Interrogé sur le Front national et notant que « personne ne croit à la capacité du Front national à rassembler une majorité de Français », le Vice-président des Républicains a saisi l'occasion pour rappeler qu'il n'y aura jamais d'alliance avec le parti d'extrême-droite. « La ligne avec Laurent Wauquiez, et unanime de toute l'équipe dirigeante des Républicains, c'est celle d'hier, d'aujourd'hui et de demain. Elle est d'une clarté absolue : pas d'accord avec le Front national ».

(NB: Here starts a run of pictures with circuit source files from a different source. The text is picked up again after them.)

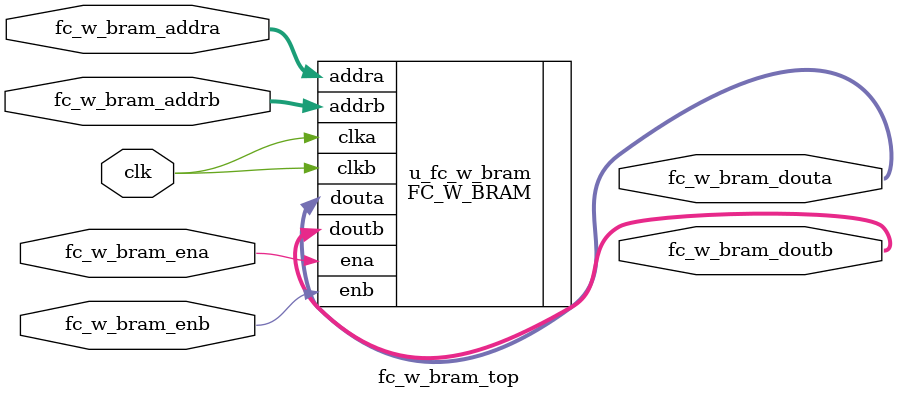
<source format=v>
`timescale 1ns / 1ps


module fc_w_bram_top(
input clk,
input fc_w_bram_ena,
input [9 : 0] fc_w_bram_addra,
output [959 : 0] fc_w_bram_douta,
input fc_w_bram_enb,
input [9: 0] fc_w_bram_addrb,
output [959 : 0] fc_w_bram_doutb
    );
    
FC_W_BRAM u_fc_w_bram (
      .clka(clk),    // input wire clka
      .ena(fc_w_bram_ena),      // input wire ena
      .addra(fc_w_bram_addra),  // input wire [9 : 0] addra
      .douta(fc_w_bram_douta),  // output wire [959 : 0] douta
      .clkb(clk),    // input wire clkb
      .enb(fc_w_bram_enb),      // input wire enb
      .addrb(fc_w_bram_addrb),  // input wire [9 : 0] addrb
      .doutb(fc_w_bram_doutb)  // output wire [959 : 0] doutb
    );
    
endmodule

</source>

Et Guillaume Peltier de pointer des « différences majeures » avec ce « parti qui a une vision très familiale des choses ». « Le FN veut quitter l'euro et l'Europe, ce n'est pas notre vision même si nous voulons une autre Europe. Le FN promeut la préférence nationale, ce n'est pas notre vision de la société française », relève Guillaume Peltier remarquant combien « le FN c'est le parti qui critique, bavarde, commente, accuse. ».

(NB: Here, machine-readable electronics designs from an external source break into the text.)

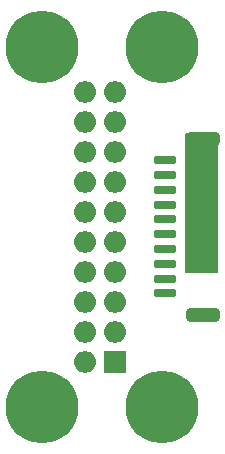
<source format=gbr>
%TF.GenerationSoftware,KiCad,Pcbnew,8.0.6+1*%
%TF.CreationDate,2024-11-07T23:08:08+00:00*%
%TF.ProjectId,GHxPIN01,47487850-494e-4303-912e-6b696361645f,rev?*%
%TF.SameCoordinates,Original*%
%TF.FileFunction,Soldermask,Top*%
%TF.FilePolarity,Negative*%
%FSLAX46Y46*%
G04 Gerber Fmt 4.6, Leading zero omitted, Abs format (unit mm)*
G04 Created by KiCad (PCBNEW 8.0.6+1) date 2024-11-07 23:08:08*
%MOMM*%
%LPD*%
G01*
G04 APERTURE LIST*
G04 Aperture macros list*
%AMRoundRect*
0 Rectangle with rounded corners*
0 $1 Rounding radius*
0 $2 $3 $4 $5 $6 $7 $8 $9 X,Y pos of 4 corners*
0 Add a 4 corners polygon primitive as box body*
4,1,4,$2,$3,$4,$5,$6,$7,$8,$9,$2,$3,0*
0 Add four circle primitives for the rounded corners*
1,1,$1+$1,$2,$3*
1,1,$1+$1,$4,$5*
1,1,$1+$1,$6,$7*
1,1,$1+$1,$8,$9*
0 Add four rect primitives between the rounded corners*
20,1,$1+$1,$2,$3,$4,$5,0*
20,1,$1+$1,$4,$5,$6,$7,0*
20,1,$1+$1,$6,$7,$8,$9,0*
20,1,$1+$1,$8,$9,$2,$3,0*%
G04 Aperture macros list end*
%ADD10C,0.150000*%
%ADD11C,6.160000*%
%ADD12RoundRect,0.080000X0.850000X0.850000X-0.850000X0.850000X-0.850000X-0.850000X0.850000X-0.850000X0*%
%ADD13O,1.860000X1.860000*%
%ADD14RoundRect,0.190000X0.740000X-0.190000X0.740000X0.190000X-0.740000X0.190000X-0.740000X-0.190000X0*%
%ADD15RoundRect,0.290000X1.140000X-0.290000X1.140000X0.290000X-1.140000X0.290000X-1.140000X-0.290000X0*%
G04 APERTURE END LIST*
D10*
X22400000Y33295000D02*
X24980000Y33295000D01*
X24980000Y21605000D01*
X22400000Y21605000D01*
X22400000Y33295000D01*
G36*
X22400000Y33295000D02*
G01*
X24980000Y33295000D01*
X24980000Y21605000D01*
X22400000Y21605000D01*
X22400000Y33295000D01*
G37*
D11*
%TO.C,M2*%
X20320001Y40640000D03*
%TD*%
%TO.C,M4*%
X20320001Y10160000D03*
%TD*%
%TO.C,M3*%
X10160001Y10160000D03*
%TD*%
D12*
%TO.C,J7*%
X16320000Y13970000D03*
D13*
X13780000Y13970000D03*
X16320000Y16510000D03*
X13780000Y16510000D03*
X16320000Y19050000D03*
X13780000Y19050000D03*
X16320000Y21590000D03*
X13780000Y21590000D03*
X16320000Y24130000D03*
X13780000Y24130000D03*
X16320000Y26670000D03*
X13780000Y26670000D03*
X16320000Y29210000D03*
X13780000Y29210000D03*
X16320000Y31750000D03*
X13780000Y31750000D03*
X16320000Y34290000D03*
X13780000Y34290000D03*
X16320000Y36830000D03*
X13780000Y36830000D03*
%TD*%
D11*
%TO.C,M1*%
X10160001Y40640000D03*
%TD*%
D14*
%TO.C,J6*%
X20600000Y19770000D03*
X20600000Y21020000D03*
X20600000Y22270000D03*
X20600000Y23520000D03*
X20600000Y24770000D03*
X20600000Y26020000D03*
X20600000Y27270000D03*
X20600000Y28520000D03*
X20600000Y29770000D03*
X20600000Y31020000D03*
D15*
X23800000Y17920000D03*
X23800000Y32870000D03*
%TD*%
M02*

</source>
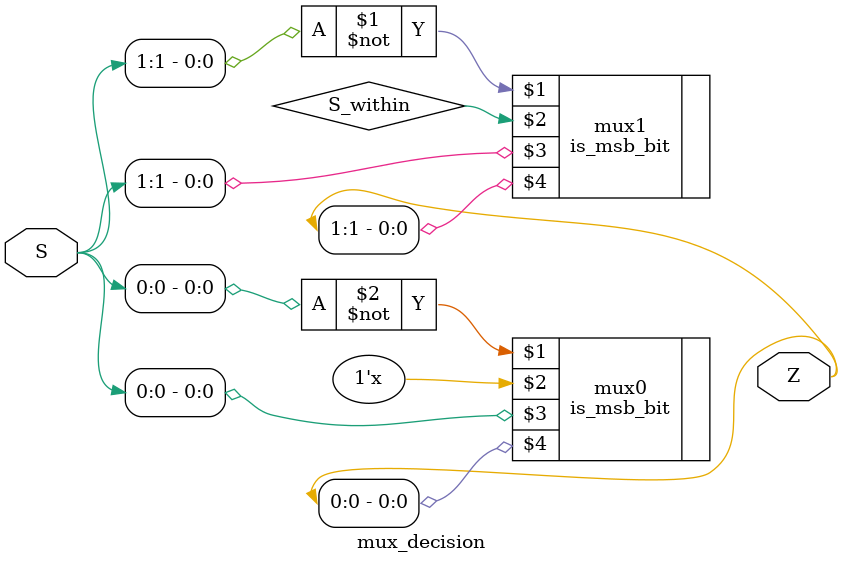
<source format=v>
`timescale 1ns / 1ps


module mux_decision(
    input [1:0]S,
    output [1:0]Z
    );
    
    wire S_within;
    
    is_msb_bit mux1(~S[1],S_within, S[1], Z[1]);
    is_msb_bit mux0(~S[0],S_within[2], S[0], Z[0]);

    
endmodule

</source>
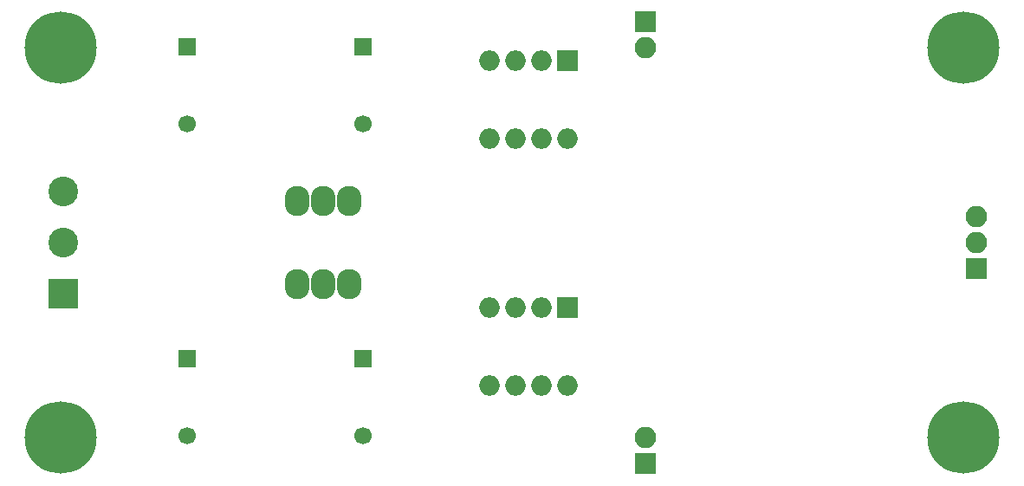
<source format=gbr>
G04 #@! TF.FileFunction,Soldermask,Bot*
%FSLAX46Y46*%
G04 Gerber Fmt 4.6, Leading zero omitted, Abs format (unit mm)*
G04 Created by KiCad (PCBNEW 4.0.5-e0-6337~49~ubuntu15.04.1) date Thu Oct 26 21:54:15 2017*
%MOMM*%
%LPD*%
G01*
G04 APERTURE LIST*
%ADD10C,0.100000*%
%ADD11R,2.100000X2.100000*%
%ADD12O,2.100000X2.100000*%
%ADD13C,7.050000*%
%ADD14R,2.000000X2.000000*%
%ADD15O,2.000000X2.000000*%
%ADD16R,1.700000X1.700000*%
%ADD17C,1.700000*%
%ADD18O,2.432000X2.940000*%
%ADD19C,2.900000*%
%ADD20R,2.900000X2.900000*%
G04 APERTURE END LIST*
D10*
D11*
X151765000Y-53340000D03*
D12*
X151765000Y-50800000D03*
X151765000Y-48260000D03*
D13*
X150495000Y-31750000D03*
X150495000Y-69850000D03*
D14*
X111760000Y-57150000D03*
D15*
X104140000Y-64770000D03*
X109220000Y-57150000D03*
X106680000Y-64770000D03*
X106680000Y-57150000D03*
X109220000Y-64770000D03*
X104140000Y-57150000D03*
X111760000Y-64770000D03*
D16*
X74649451Y-62162033D03*
D17*
X74649451Y-69662033D03*
D16*
X91794451Y-31682033D03*
D17*
X91794451Y-39182033D03*
D16*
X91794451Y-62162033D03*
D17*
X91794451Y-69662033D03*
D16*
X74649451Y-31682033D03*
D17*
X74649451Y-39182033D03*
D18*
X87884000Y-54864000D03*
X90424000Y-54864000D03*
X85344000Y-54864000D03*
X87884000Y-46736000D03*
X85344000Y-46736000D03*
X90424000Y-46736000D03*
D19*
X62484000Y-45800000D03*
D20*
X62484000Y-55800000D03*
D19*
X62484000Y-50800000D03*
D14*
X111760000Y-33020000D03*
D15*
X104140000Y-40640000D03*
X109220000Y-33020000D03*
X106680000Y-40640000D03*
X106680000Y-33020000D03*
X109220000Y-40640000D03*
X104140000Y-33020000D03*
X111760000Y-40640000D03*
D13*
X62230000Y-31750000D03*
X62230000Y-69850000D03*
D11*
X119380000Y-29210000D03*
D12*
X119380000Y-31750000D03*
D11*
X119380000Y-72390000D03*
D12*
X119380000Y-69850000D03*
M02*

</source>
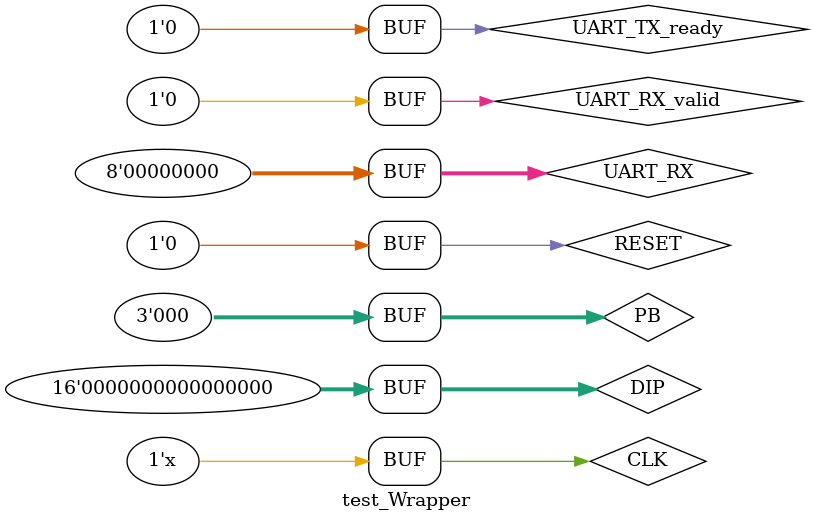
<source format=v>
`timescale 1ns / 1ps
/*
----------------------------------------------------------------------------------
--	(c) Rajesh Panicker
--	License terms :
--	You are free to use this code as long as you
--		(i) DO NOT post it on any public repository;
--		(ii) use it only for educational purposes;
--		(iii) accept the responsibility to ensure that your implementation does not violate any intellectual property of ARM Holdings or other entities.
--		(iv) accept that the program is provided "as is" without warranty of any kind or assurance regarding its suitability for any particular purpose;
--		(v) send an email to rajesh.panicker@ieee.org briefly mentioning its use (except when used for the course CG3207 at the National University of Singapore);
--		(vi) retain this notice in this file or any files derived from this.
----------------------------------------------------------------------------------
*/
module test_Wrapper #(
	   parameter N_LEDs_OUT	= 8,					
	   parameter N_DIPs		= 16,
	   parameter N_PBs		= 3 
	)
	(
	);
	
	// Signals for the Unit Under Test (UUT)
	reg  [N_DIPs-1:0] DIP = 0;		
	reg  [N_PBs-1:0] PB = 0;			
	wire [N_LEDs_OUT-1:0] LED_OUT;
	wire [6:0] LED_PC;			
	wire [31:0] SEVENSEGHEX;	
	wire [7:0] UART_TX;
	reg  UART_TX_ready = 0;
	wire UART_TX_valid;
	reg  [7:0] UART_RX = 0;
	reg  UART_RX_valid = 0;
	wire UART_RX_ack;
	wire OLED_Write;
	wire [6:0] OLED_Col;
	wire [5:0] OLED_Row;
	wire [23:0] OLED_Data;
	reg [31:0] ACCEL_Data;
	wire ACCEL_DReady;			
	reg  RESET = 0;	
	reg  CLK = 0;				
	
	// Instantiate UUT
    Wrapper dut(DIP, PB, LED_OUT, LED_PC, SEVENSEGHEX, UART_TX, UART_TX_ready, UART_TX_valid, UART_RX, UART_RX_valid, UART_RX_ack, OLED_Write, OLED_Col, OLED_Row, OLED_Data, ACCEL_Data, ACCEL_DReady, RESET, CLK) ;

	
	// Note: This testbench is for the Hello World program. Other assembly programs require appropriate modifications.
	// Run for about 6 us. Set UART_TX radix to ASCII to see the printed messages.
	// STIMULI
    initial
    begin
	RESET = 1; #10; RESET = 0; //hold reset state for 10 ns.

        DIP = 16'hFFFF; // Set all DIP switches to ON
        #120;
        DIP = 16'hAAAA; // Set all DIP switches to alternate on-off pattern
        #150;
        DIP = 16'h5555; // Set all DIP switches to flipped alternate on-off pattern
        #150;
        DIP = 16'h0000; // Set all DIP switches to OFF
		#150;
		//insert rest of the stimuli here
    end
	
	// GENERATE CLOCK       
    always          
    begin
       #5 CLK = ~CLK ; // invert clk every 5 time units 
    end
    
endmodule

</source>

Au contraire des Républicains qui, « autour de Laurent Wauquiez ont décidé, avec humilité mais avec détermination, de redresser la droite française en dénonçant les mauvaises politiques et en faisant des contre-propositions très fortes, très solides de nature à redresser notre pays », souligne le Vice-président des Républicains.

A un peu plus d'un an de l'élection européenne (mai 2019), Guillaume Peltier a tracé la voie qui sera incarnée par notre famille politique face à Emmanuel Macron qui souhaite plus de fédéralisme, plus d'élargissement et plus de technocratie et face au FN et à Jean-Luc Mélenchon qui prônent la sortie de l'euro et de l'Europe.

« Il nous faut une nouvelle Europe fondée sur trois principes : la démocratie, la protection et l'innovation. La démocratie avec plus de pouvoir au Parlement européen, plus de pouvoir aux peuples. La protection car l'Europe doit assumer son idéal de protection des ouvriers, des agriculteurs, des employés, des classes moyennes. Tout le contraire d'Emmanuel Macron qui le dit mais ne le fait pas à l'exemple de la circulaire sur les travailleurs où, au final, rien n'a été réglé ».

Pour le troisième point, Guillaume Peltier souhaite une « grande Europe de l'innovation avec un grand plan Marshall pour s'attaquer à la cause des causes de l'immigration qui est la misère et la détresse en Afrique ». Mais également un grand plan sur l'intelligence artificielle « pour éviter que les Chinois et les Américains continuent à dompter le monde à travers leurs moyens colossaux ».

Enfin, interrogé sur la volonté du Gouvernement de réduire au 1er juillet prochain la vitesse à 80 km/h sur 400 000 kilomètres de routes secondaires, le député les Républicains du Loir-et-Cher demande à ce que le Gouvernement « accepte que les présidents des conseils départementaux et les maires soient souverains pour décider, en fonction des tronçons, de la dangerosité des routes et de la vitesse maximale à autoriser. On ne peut pas, de manière technocratique, depuis Elysée ou Matignon, imposer une mesure qui s'applique à tous ». Et Guillaume Peltier d'estimer que c'est « mépriser les élus locaux que de considérer qu'ils ne sont pas capables de faire quelque chose de très cohérent à l'échelle de leurs territoires ».

Et pour aider les départements et territoires à entretenir un réseau routier vétuste, il propose, à titre exceptionnel, de taxer les superprofits (1,6 milliard d'euros en 2016) des sociétés autoroutières.